▸ PROBLEM STATEMENT
Type out the whole listing again exactly, pictures omitted.

▸ RECORDS SUPPLIED

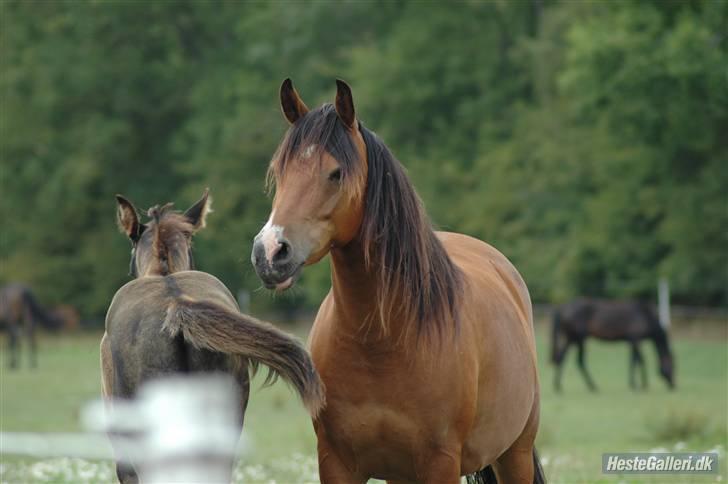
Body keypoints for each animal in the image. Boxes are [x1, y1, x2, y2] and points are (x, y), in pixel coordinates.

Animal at [253, 80, 544, 484]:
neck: (381, 340)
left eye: (336, 173)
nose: (269, 252)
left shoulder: (440, 463)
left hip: (514, 454)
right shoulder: (336, 463)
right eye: (280, 172)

▸ OUTPUT BELOW
Body keypoints for each animal in the image. Boxes are [x1, y1, x2, y2] and points are (x, y), in pixel coordinates.

Animal at [253, 80, 544, 484]:
neck: (381, 340)
left eye: (336, 173)
nose: (269, 252)
left shoulder: (440, 463)
left hip: (514, 454)
right shoulder: (336, 463)
right eye: (280, 172)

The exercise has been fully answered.